Eu considero que os índices nacionais, em relação a covid-19, ainda são elevados. Temos em média 200 mortes por dia. Em um mês, são quase seis mil mortes. Não podemos naturalizar, 200 mortes representam um desastre aéreo por dia. Isso é muita coisa. Estamos vigilantes.

Diante do atual momento político, qual a importância da corrida eleitoral de 2022? Quais projetos de país e de gestão da saúde pública estão em disputa?

A sociedade, de um modo geral, viveu uma situação diferente da de hoje, no que diz respeito à economia e ao acesso a direitos. Estudo, moradia, transporte, lazer foram alguns dos direitos cujo acesso foi ampliado no período anterior.

Tivemos um retrocesso nítido. Então, é momento de nos mobilizarmos. O tom já está dado e aponta para termos um outro governo. Eu torço, inclusive, para que tenhamos sucesso num governo diferente do atual.

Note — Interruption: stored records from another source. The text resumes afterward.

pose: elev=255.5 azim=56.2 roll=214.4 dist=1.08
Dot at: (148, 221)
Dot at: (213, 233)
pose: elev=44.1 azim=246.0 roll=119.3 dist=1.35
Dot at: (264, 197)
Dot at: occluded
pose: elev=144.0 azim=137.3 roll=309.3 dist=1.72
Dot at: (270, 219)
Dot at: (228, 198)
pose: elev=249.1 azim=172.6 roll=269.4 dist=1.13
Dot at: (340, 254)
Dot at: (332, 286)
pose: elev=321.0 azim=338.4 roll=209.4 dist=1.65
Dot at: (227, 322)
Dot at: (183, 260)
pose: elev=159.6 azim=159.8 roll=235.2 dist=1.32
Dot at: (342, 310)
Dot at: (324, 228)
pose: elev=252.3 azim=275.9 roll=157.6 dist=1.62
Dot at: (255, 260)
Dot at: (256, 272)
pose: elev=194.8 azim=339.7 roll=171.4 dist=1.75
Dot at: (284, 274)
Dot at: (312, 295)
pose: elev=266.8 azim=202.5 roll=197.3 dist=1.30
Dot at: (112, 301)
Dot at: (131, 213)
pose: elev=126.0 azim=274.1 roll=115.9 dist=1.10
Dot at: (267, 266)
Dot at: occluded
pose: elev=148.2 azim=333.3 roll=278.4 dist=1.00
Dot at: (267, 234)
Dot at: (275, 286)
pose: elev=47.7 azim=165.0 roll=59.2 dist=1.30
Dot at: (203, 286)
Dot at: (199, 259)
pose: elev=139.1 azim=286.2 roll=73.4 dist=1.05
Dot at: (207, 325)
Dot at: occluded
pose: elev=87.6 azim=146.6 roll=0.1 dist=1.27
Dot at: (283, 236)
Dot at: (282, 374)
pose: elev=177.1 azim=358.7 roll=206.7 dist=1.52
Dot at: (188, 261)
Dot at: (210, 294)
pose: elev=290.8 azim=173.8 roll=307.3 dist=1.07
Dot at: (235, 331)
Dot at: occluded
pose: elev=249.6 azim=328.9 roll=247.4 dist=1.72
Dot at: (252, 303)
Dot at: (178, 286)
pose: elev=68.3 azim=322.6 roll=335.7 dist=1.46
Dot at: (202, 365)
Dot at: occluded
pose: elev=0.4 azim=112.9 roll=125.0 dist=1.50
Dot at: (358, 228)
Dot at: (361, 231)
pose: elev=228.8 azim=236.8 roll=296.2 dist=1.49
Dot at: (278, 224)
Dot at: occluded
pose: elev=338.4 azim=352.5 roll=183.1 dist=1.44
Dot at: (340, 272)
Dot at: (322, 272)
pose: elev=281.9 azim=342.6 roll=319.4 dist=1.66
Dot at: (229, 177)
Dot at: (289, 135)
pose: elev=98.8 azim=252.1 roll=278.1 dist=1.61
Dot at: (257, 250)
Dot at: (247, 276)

Precisamos avançar muito. Eu ainda vejo trabalhadores de aplicativo achando que são donos do próprio negócio. Tem coisas que não vamos conseguir desfazer imediatamente, como a uberização.

O projeto popular é próximo dos princípios do SUS, como igualdade, equidade e universalidade, já a visão neoliberal pensa muito mais no lucro.

Queremos abrir um amplo debate sobre a saúde. A sociedade pensa em hospital, clínica e remédio. Mas saúde não é isso. Saúde é ter alimentação saudável, direito a lazer, alimentos sem agrotóxico, água tratada de qualidade, é respirar ar puro. Tudo isso é saúde.